EXERCISE — Please copy the data below exactly; none of the pictures in it belong in the copy.
Top of INPUT RECORDS
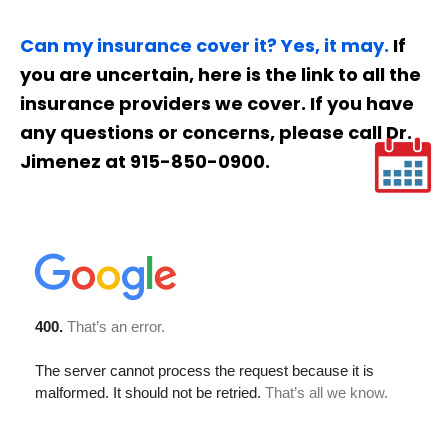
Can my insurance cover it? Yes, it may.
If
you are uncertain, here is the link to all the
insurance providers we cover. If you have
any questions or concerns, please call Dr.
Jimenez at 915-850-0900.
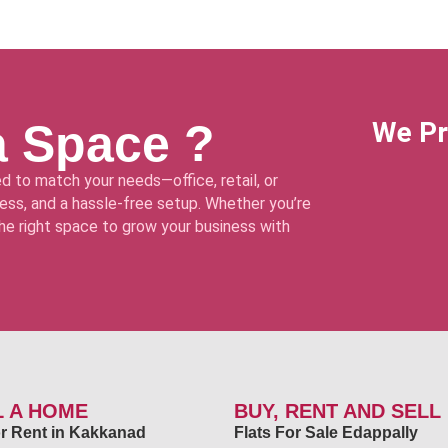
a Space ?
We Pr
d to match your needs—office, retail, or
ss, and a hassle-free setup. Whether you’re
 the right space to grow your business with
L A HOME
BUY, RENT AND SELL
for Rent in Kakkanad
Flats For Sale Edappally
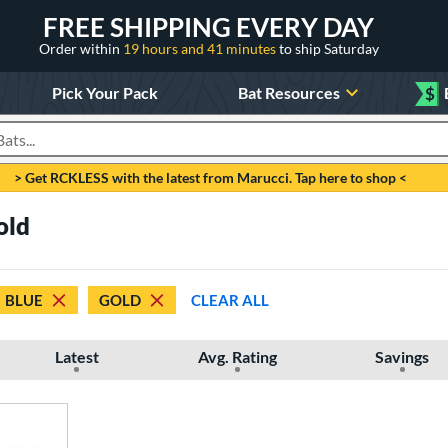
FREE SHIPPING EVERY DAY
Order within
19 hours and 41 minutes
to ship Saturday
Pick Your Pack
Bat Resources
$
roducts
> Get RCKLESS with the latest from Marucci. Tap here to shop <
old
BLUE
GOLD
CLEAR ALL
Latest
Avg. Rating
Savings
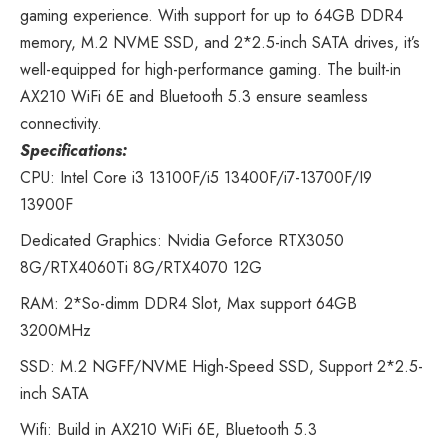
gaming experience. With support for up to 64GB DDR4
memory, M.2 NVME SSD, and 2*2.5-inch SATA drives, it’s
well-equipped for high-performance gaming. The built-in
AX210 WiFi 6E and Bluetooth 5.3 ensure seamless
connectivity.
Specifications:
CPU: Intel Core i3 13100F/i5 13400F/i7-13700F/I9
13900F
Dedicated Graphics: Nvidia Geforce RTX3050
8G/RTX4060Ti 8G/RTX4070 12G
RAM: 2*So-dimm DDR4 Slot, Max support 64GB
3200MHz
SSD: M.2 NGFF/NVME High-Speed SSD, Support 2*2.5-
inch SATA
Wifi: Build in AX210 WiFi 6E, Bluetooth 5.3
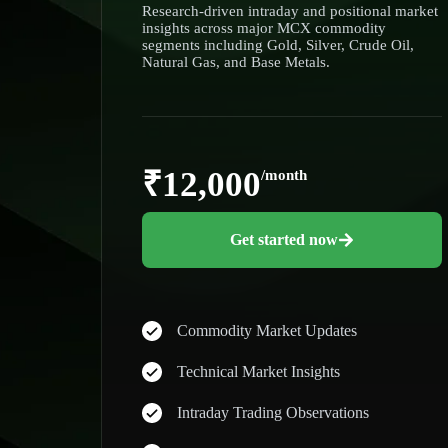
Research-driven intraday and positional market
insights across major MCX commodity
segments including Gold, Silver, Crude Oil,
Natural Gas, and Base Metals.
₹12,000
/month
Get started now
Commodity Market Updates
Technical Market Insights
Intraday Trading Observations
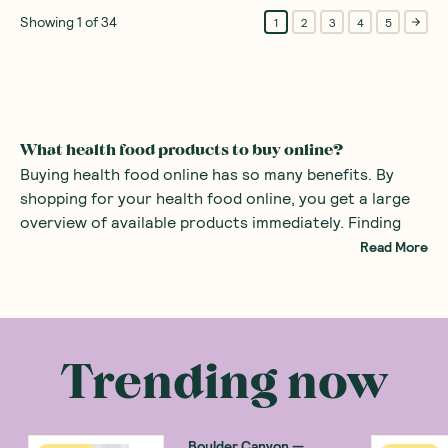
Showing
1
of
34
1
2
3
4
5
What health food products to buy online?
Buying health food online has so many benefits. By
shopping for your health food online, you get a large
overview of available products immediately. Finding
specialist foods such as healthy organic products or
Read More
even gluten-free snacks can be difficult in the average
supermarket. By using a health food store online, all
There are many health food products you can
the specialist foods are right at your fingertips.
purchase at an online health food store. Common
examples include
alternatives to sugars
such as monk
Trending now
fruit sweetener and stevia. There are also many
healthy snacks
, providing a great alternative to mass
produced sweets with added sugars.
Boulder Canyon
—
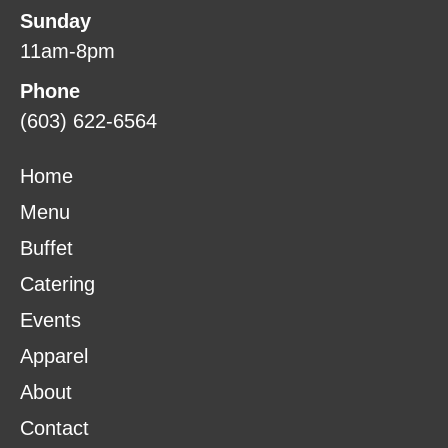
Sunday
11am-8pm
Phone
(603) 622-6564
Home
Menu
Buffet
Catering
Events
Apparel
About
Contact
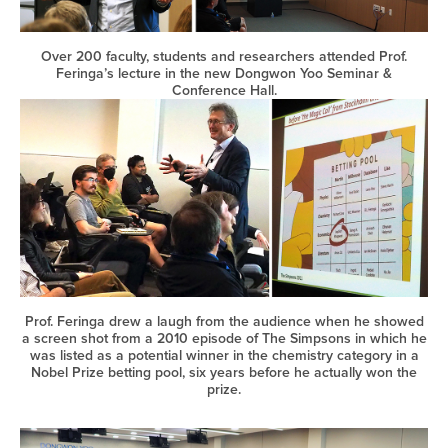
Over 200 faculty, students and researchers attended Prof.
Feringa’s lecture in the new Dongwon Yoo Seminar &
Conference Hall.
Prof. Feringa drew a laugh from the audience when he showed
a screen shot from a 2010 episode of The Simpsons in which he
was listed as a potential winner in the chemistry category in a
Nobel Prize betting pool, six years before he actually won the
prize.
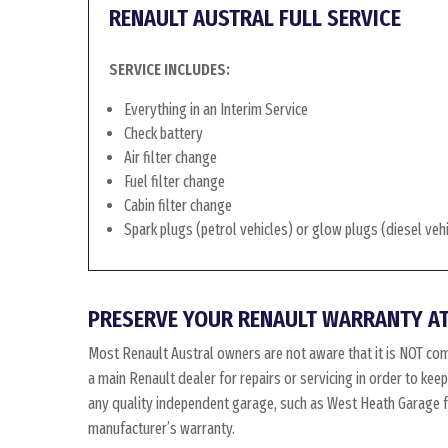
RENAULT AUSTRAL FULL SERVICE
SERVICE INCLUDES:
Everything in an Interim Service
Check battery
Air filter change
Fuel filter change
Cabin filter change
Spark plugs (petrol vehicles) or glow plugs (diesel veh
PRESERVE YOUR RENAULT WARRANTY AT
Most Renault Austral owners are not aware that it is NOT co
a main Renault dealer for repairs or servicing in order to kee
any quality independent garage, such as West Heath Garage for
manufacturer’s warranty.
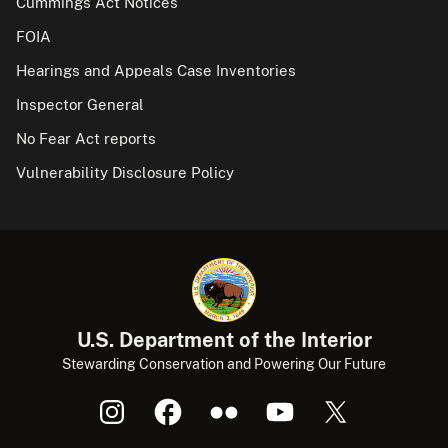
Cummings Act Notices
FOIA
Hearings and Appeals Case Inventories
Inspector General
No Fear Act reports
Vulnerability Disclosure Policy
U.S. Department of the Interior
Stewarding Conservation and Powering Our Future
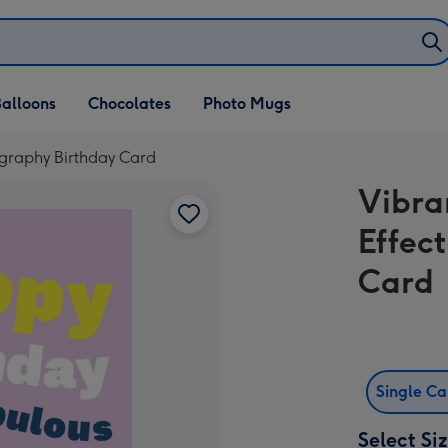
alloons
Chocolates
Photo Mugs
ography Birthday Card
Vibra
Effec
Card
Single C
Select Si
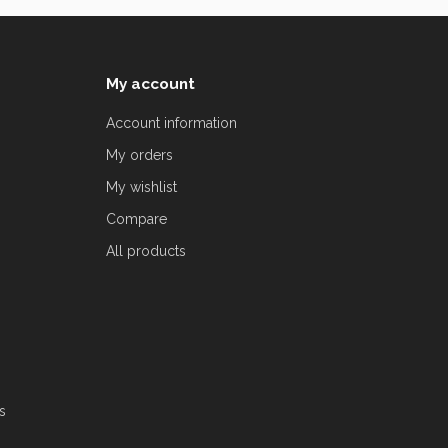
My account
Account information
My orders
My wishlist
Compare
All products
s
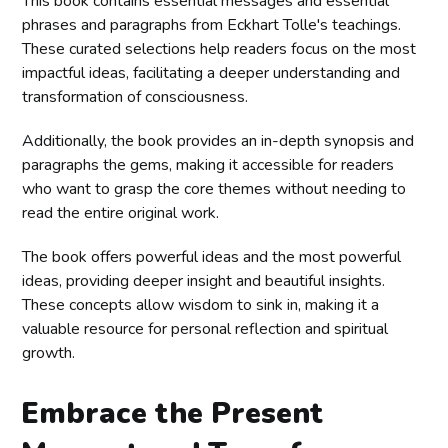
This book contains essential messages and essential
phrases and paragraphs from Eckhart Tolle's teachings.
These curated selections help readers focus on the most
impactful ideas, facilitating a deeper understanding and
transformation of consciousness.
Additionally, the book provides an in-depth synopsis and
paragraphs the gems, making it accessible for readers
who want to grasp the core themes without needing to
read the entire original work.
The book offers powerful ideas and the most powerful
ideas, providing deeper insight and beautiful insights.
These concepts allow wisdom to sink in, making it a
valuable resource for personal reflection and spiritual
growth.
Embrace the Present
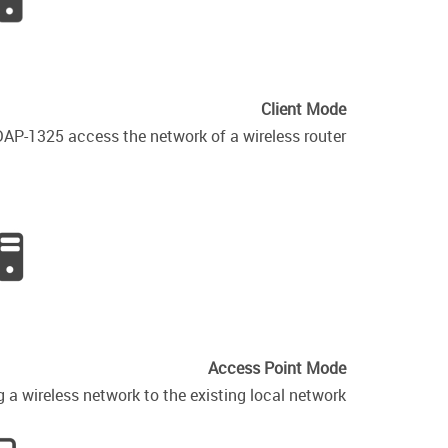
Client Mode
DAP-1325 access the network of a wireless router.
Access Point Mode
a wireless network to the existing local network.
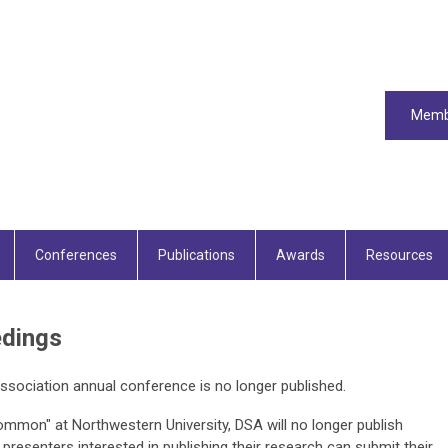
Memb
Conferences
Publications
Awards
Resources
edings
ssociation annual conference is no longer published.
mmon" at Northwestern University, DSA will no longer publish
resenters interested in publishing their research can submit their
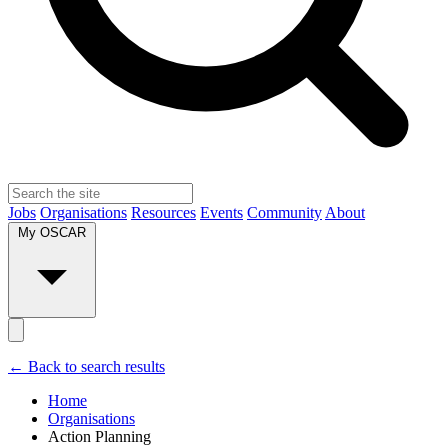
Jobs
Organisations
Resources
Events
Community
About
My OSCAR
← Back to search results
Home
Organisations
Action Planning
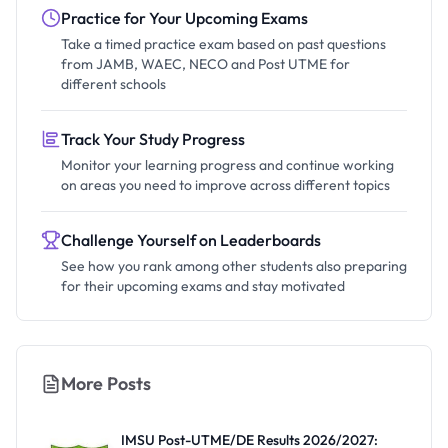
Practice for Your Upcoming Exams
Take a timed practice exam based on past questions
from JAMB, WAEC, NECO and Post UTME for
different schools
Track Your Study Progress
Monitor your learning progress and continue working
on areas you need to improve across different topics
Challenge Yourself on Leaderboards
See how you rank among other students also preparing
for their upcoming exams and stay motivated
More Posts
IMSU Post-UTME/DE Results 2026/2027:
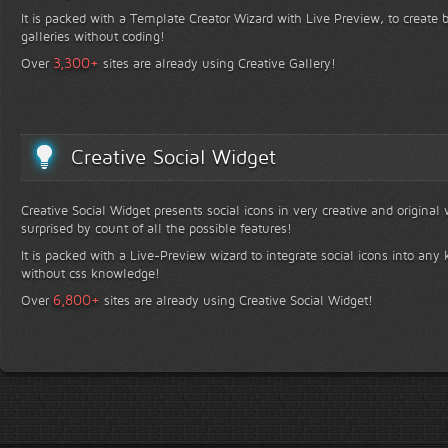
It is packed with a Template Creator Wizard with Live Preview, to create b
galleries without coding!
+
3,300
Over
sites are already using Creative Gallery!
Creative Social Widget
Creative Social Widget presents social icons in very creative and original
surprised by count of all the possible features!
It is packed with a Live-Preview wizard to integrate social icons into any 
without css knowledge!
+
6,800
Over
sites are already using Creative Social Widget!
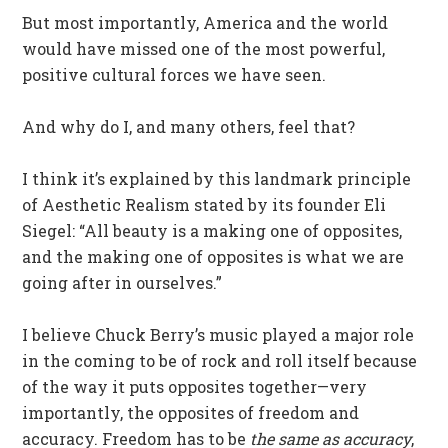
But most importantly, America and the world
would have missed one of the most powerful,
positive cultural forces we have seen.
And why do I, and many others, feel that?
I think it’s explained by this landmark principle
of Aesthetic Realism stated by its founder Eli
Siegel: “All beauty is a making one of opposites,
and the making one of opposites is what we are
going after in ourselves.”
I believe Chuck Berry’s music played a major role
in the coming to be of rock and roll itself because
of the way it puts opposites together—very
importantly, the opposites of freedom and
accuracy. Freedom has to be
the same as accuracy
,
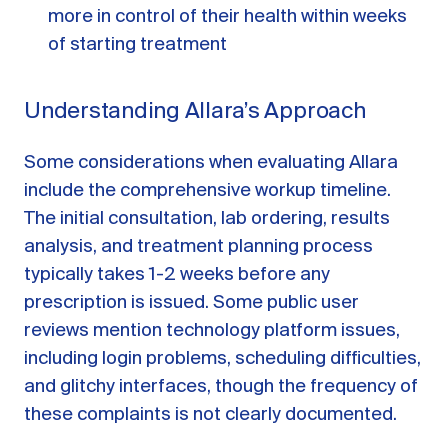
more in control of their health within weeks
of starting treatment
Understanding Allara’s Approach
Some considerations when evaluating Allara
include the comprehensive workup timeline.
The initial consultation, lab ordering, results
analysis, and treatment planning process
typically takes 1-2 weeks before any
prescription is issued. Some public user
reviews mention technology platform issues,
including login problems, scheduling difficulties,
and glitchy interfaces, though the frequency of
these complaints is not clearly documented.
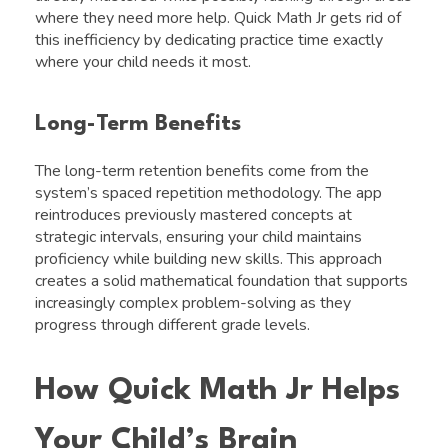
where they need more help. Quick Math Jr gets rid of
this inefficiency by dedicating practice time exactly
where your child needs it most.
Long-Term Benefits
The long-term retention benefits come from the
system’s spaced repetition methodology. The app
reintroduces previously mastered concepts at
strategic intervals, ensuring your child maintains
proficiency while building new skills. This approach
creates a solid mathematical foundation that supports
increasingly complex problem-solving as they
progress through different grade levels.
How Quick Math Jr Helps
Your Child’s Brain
Bottom of INPUT RECORDS
RESPONSE AREA —
Can my insurance cover it? Yes, it may.
If
you are uncertain, here is the link to all the
insurance providers we cover. If you have
any questions or concerns, please call Dr.
Jimenez at 915-850-0900.
a Space ?
We Pr
d to match your needs—office, retail, or
ss, and a hassle-free setup. Whether you’re
 the right space to grow your business with
L A HOME
BUY, RENT AND SELL
for Rent in Kakkanad
Flats For Sale Edappally
FREE SHIPPING EVERY DAY
Order within
19 hours and 41 minutes
to ship Saturday
Pick Your Pack
Bat Resources
$
roducts
> Get RCKLESS with the latest from Marucci. Tap here to shop <
old
BLUE
GOLD
CLEAR ALL
Latest
Avg. Rating
Savings
gaming experience. With support for up to 64GB DDR4
memory, M.2 NVME SSD, and 2*2.5-inch SATA drives, it’s
well-equipped for high-performance gaming. The built-in
AX210 WiFi 6E and Bluetooth 5.3 ensure seamless
connectivity.
Specifications:
CPU: Intel Core i3 13100F/i5 13400F/i7-13700F/I9
13900F
Dedicated Graphics: Nvidia Geforce RTX3050
8G/RTX4060Ti 8G/RTX4070 12G
RAM: 2*So-dimm DDR4 Slot, Max support 64GB
3200MHz
SSD: M.2 NGFF/NVME High-Speed SSD, Support 2*2.5-
inch SATA
Wifi: Build in AX210 WiFi 6E, Bluetooth 5.3
Research-driven intraday and positional market
insights across major MCX commodity
segments including Gold, Silver, Crude Oil,
Natural Gas, and Base Metals.
₹12,000
/month
Get started now
Commodity Market Updates
Technical Market Insights
Intraday Trading Observations
Showing
1
of
34
1
2
3
4
5
What health food products to buy online?
Buying health food online has so many benefits. By
shopping for your health food online, you get a large
overview of available products immediately. Finding
specialist foods such as healthy organic products or
Read More
even gluten-free snacks can be difficult in the average
supermarket. By using a health food store online, all
There are many health food products you can
the specialist foods are right at your fingertips.
purchase at an online health food store. Common
examples include
alternatives to sugars
such as monk
Trending now
fruit sweetener and stevia. There are also many
healthy snacks
, providing a great alternative to mass
produced sweets with added sugars.
Boulder Canyon
—
Sunday
11am-8pm
Phone
(603) 622-6564
Home
Menu
Buffet
Catering
Events
Apparel
About
Contact
Over 200 faculty, students and researchers attended Prof.
Feringa’s lecture in the new Dongwon Yoo Seminar &
Conference Hall.
Prof. Feringa drew a laugh from the audience when he showed
a screen shot from a 2010 episode of The Simpsons in which he
was listed as a potential winner in the chemistry category in a
Nobel Prize betting pool, six years before he actually won the
prize.
RENAULT AUSTRAL FULL SERVICE
SERVICE INCLUDES:
Everything in an Interim Service
Check battery
Air filter change
Fuel filter change
Cabin filter change
Spark plugs (petrol vehicles) or glow plugs (diesel veh
PRESERVE YOUR RENAULT WARRANTY AT
Most Renault Austral owners are not aware that it is NOT co
a main Renault dealer for repairs or servicing in order to kee
any quality independent garage, such as West Heath Garage for
manufacturer’s warranty.
Cummings Act Notices
FOIA
Hearings and Appeals Case Inventories
Inspector General
No Fear Act reports
Vulnerability Disclosure Policy
U.S. Department of the Interior
Stewarding Conservation and Powering Our Future
alloons
Chocolates
Photo Mugs
ography Birthday Card
Vibra
Effec
Card
Single C
Select Si
My account
Account information
My orders
My wishlist
Compare
All products
s
This book contains essential messages and essential
phrases and paragraphs from Eckhart Tolle's teachings.
These curated selections help readers focus on the most
impactful ideas, facilitating a deeper understanding and
transformation of consciousness.
Additionally, the book provides an in-depth synopsis and
paragraphs the gems, making it accessible for readers
who want to grasp the core themes without needing to
read the entire original work.
The book offers powerful ideas and the most powerful
ideas, providing deeper insight and beautiful insights.
These concepts allow wisdom to sink in, making it a
valuable resource for personal reflection and spiritual
growth.
Embrace the Present
Client Mode
DAP-1325 access the network of a wireless router.
Access Point Mode
a wireless network to the existing local network.
Memb
Conferences
Publications
Awards
Resources
edings
ssociation annual conference is no longer published.
mmon" at Northwestern University, DSA will no longer publish
resenters interested in publishing their research can submit their
Jobs
Organisations
Resources
Events
Community
About
My OSCAR
← Back to search results
Home
Organisations
Action Planning
Practice for Your Upcoming Exams
Take a timed practice exam based on past questions
from JAMB, WAEC, NECO and Post UTME for
different schools
Track Your Study Progress
Monitor your learning progress and continue working
on areas you need to improve across different topics
Challenge Yourself on Leaderboards
See how you rank among other students also preparing
for their upcoming exams and stay motivated
More Posts
IMSU Post-UTME/DE Results 2026/2027:
It is packed with a Template Creator Wizard with Live Preview, to create b
galleries without coding!
+
3,300
Over
sites are already using Creative Gallery!
Creative Social Widget
Creative Social Widget presents social icons in very creative and original
surprised by count of all the possible features!
It is packed with a Live-Preview wizard to integrate social icons into any 
without css knowledge!
+
6,800
Over
sites are already using Creative Social Widget!
But most importantly, America and the world
would have missed one of the most powerful,
positive cultural forces we have seen.
And why do I, and many others, feel that?
I think it’s explained by this landmark principle
of Aesthetic Realism stated by its founder Eli
Siegel: “All beauty is a making one of opposites,
and the making one of opposites is what we are
going after in ourselves.”
I believe Chuck Berry’s music played a major role
in the coming to be of rock and roll itself because
of the way it puts opposites together—very
importantly, the opposites of freedom and
accuracy. Freedom has to be
the same as accuracy
,
more in control of their health within weeks
of starting treatment
Understanding Allara’s Approach
Some considerations when evaluating Allara
include the comprehensive workup timeline.
The initial consultation, lab ordering, results
analysis, and treatment planning process
typically takes 1-2 weeks before any
prescription is issued. Some public user
reviews mention technology platform issues,
including login problems, scheduling difficulties,
and glitchy interfaces, though the frequency of
these complaints is not clearly documented.
where they need more help. Quick Math Jr gets rid of
this inefficiency by dedicating practice time exactly
where your child needs it most.
Long-Term Benefits
The long-term retention benefits come from the
system’s spaced repetition methodology. The app
reintroduces previously mastered concepts at
strategic intervals, ensuring your child maintains
proficiency while building new skills. This approach
creates a solid mathematical foundation that supports
increasingly complex problem-solving as they
progress through different grade levels.
How Quick Math Jr Helps
Your Child’s Brain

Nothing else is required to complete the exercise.